Regierungssprecher Simos Kedikoglou kommentierte die Entscheidung der Linksallianz mit den Worten, dass es sich um eine „völlige Nivellierung der elementaren Gesetze" handle. Die PASOK, die zusammen mit der konservativen Nea Dimokratia (ND) und den Demokratischen Linken (DIMAR) die Regierung trägt, stellte fest, dass Syriza das Ziel verfolge, die „Regierung zu destabilisieren". Jorgos Papakonstantinou, ehemals Finanzminister der PASOK, steht unter dem Verdacht, die „Lagarde-" oder „Falciani-Liste" manipuliert zu haben. Darin aufgeführt sind über 2000 Griechen, die Konten bei einer Filiale der Bank HSBC in Genf besitzen. Drei Verwandte des Ex-Ministers wurden offenbar von dieser Liste gelöscht. Darunter ist auch Eleni Papakonstantinou, Cousine des früheren Finanzministers. Sie trat am Mittwoch von ihrer Funktion im Expertenrat der 2011 gegründeten Taiped AG zurück. Dieses Unternehmen spielt eine Schlüsselrolle bei den von der Regierung ins Auge gefassten Privatisierungen öffentlichen Eigentums. Vor wenigen Tagen hatte auch der frühere PASOK-Verteidigungsminister Jannos Papantoniou zugegeben, dass seine Frau über 1 Mio. Euro in der Schweiz besaß. Auch ihr Namen war auf der Liste vermerkt. Das Geld stamme vom geschiedenen Gatten seiner jetzigen Frau, so sagte er. Er selbst habe davon nichts gewusst und deshalb auch in seiner Vermögenserklärung nichts angeben können.
Heiße Debatte erwartet
Um endlich Licht in
den Umgang mit der Daten-CD zu bringen, haben am Montag Abgeordnete
der drei Regierungsparteien (ND, PASOK und DIMAR) im Parlament die
Einberufung eines Untersuchungsausschusses beantragt. Die
Abstimmung soll Mitte Januar erfolgen. Benötigt werden 151 der
insgesamt 300 Mandate.
Beobachter rechnen mit einer heftigen Parlamentsdebatte. Alle
Parteien sind sich zwar darin einig, dass Licht in das Verschwinden
der Liste gebracht werden muss. Doch die größte Oppositionspartei
des Landes, das radikale Linksbündnis SYRIZA, hat das Ziel, die
Nachforschungen auch auf PASOK-Chef Evangelos Venizelos
auszudehnen.
Aufklärungsbedarf gibt es nach Ansicht des Linksbündnisses nicht
nur bezüglich der Manipulationsvorwürfe, sondern auch hinsichtlich
der Nicht-Nutzung des Datenträgers. Die Steuerfahndung hätte, wenn
die CD eingesetzt worden wäre, eventuell beträchtliche Summen
erwirtschaften können, die an der Steuer vorbeigeschleust und in
der Schweiz in Sicherheit gebracht wurden, vermutet die
Linksfraktion. Ähnlicher Meinung sind auch die anderen
Oppositionsparteien, die einen entsprechenden Antrag von SYRIZA
unterstützen könnten.
Ex-Minister sieht „Kabale"
Ex-Finanzminister
Papakonstantinou empfindet sich eher als Prügelknabe und spricht
von einer Kabale. Zu seinen Lasten werde versucht, einen Schuldigen
zu konstruieren. Es sei sehr bequem für alle Verantwortlichen, wenn
man sich in diesem Fall auf einen einzigen Namen konzentriere,
sagte er in einem Interview mit der Zeitung „To Ethnos".
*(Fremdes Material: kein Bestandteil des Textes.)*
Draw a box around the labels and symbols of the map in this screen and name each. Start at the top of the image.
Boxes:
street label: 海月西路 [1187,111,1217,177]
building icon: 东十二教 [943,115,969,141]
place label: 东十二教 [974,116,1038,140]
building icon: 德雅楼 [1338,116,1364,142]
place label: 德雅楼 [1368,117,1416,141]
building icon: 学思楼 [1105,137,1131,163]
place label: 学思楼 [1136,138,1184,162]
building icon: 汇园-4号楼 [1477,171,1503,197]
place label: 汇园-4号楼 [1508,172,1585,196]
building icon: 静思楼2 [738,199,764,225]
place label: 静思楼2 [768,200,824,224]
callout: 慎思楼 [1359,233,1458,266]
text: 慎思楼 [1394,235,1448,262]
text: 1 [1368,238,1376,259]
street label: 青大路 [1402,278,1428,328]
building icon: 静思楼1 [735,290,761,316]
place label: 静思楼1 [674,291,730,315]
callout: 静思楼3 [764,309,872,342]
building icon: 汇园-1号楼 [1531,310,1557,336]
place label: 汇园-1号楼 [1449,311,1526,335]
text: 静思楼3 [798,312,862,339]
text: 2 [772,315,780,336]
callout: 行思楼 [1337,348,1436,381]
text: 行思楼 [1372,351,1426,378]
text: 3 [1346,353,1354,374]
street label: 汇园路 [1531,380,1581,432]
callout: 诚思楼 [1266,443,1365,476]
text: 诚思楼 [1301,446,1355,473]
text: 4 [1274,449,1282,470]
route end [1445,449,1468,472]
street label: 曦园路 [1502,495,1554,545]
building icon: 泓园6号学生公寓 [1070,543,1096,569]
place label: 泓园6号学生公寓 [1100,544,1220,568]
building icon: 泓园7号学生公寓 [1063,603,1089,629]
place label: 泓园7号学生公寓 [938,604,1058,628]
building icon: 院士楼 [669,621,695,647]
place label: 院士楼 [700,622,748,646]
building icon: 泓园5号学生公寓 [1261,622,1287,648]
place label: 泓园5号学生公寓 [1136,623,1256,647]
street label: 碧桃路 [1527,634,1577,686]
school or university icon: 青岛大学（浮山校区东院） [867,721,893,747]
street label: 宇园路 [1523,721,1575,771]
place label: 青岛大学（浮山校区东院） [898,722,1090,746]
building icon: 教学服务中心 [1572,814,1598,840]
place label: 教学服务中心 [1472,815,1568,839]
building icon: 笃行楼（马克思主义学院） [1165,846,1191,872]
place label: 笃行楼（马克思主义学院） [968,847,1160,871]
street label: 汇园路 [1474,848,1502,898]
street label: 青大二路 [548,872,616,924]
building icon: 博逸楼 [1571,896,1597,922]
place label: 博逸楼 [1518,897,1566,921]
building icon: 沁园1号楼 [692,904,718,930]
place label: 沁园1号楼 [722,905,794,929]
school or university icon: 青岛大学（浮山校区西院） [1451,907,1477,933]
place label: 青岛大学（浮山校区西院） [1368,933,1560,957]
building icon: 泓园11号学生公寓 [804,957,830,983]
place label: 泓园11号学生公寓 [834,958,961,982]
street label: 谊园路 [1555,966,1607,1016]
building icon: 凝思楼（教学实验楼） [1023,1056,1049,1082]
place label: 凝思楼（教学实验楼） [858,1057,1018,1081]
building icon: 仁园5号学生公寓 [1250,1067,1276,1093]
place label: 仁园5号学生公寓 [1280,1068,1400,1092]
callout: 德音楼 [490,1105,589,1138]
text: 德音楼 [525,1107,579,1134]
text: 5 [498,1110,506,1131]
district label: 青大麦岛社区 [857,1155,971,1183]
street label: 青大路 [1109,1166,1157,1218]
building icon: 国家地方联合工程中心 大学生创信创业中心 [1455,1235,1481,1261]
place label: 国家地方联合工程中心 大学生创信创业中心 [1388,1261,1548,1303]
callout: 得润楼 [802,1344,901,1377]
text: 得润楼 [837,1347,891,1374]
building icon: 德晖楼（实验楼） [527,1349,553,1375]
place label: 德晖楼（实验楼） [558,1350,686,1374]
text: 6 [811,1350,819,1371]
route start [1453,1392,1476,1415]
Unglaubwürdig ist er in der Öffentlichkeit aber vor allem, weil er
die Frage, wo der ursprüngliche Datenträger gelandet ist, nicht
beantworten kann. Er habe sie einem Mitarbeiter übergeben, erklärt
er etwas vage, an wen, das wisse er nicht mehr.
Nachdem die Liste zwei Jahre verschwunden war, brachte sie im
Oktober sein Nachfolger Venizelos in Form eines USB-Sticks wieder
zum Vorschein. Im Vergleich zu der kurz vor Weihnachten noch einmal
aus Frankreich nachgereichten „Original"-CD fehlen darauf
ausgerechnet die drei Verwandten Papakonstantinous: Cousine Eleni,
deren Ehemann und der Ehemann einer weiteren Cousine.
Der frühere griechische Kassenwart verteidigt sich u. a. damit,
dass die Daten über 18 Monate „in anderen Händen" gewesen seien. In
dieser Zeit hätten sie bequem manipuliert werden können, was man
auch als Seitenhieb auf dessen Amtsnachfolger Venizelos verstehen
kann.
Regierung gefährdet
Angesichts fehlender
Argumente stehen die Karten für Papakonstantinou nicht gut. Seitens
der drei Regierungsparteien wird nicht ausgeschlossen, dass er auch
im Sinne des allgemeinen Strafrechtes zur Verantwortung gezogen
werden könnte, weil er eventuell Steuer-Flüchtlinge geschützt
habe.
Zunächst einmal wurde er am Freitag aus der PASOK ausgeschlossen.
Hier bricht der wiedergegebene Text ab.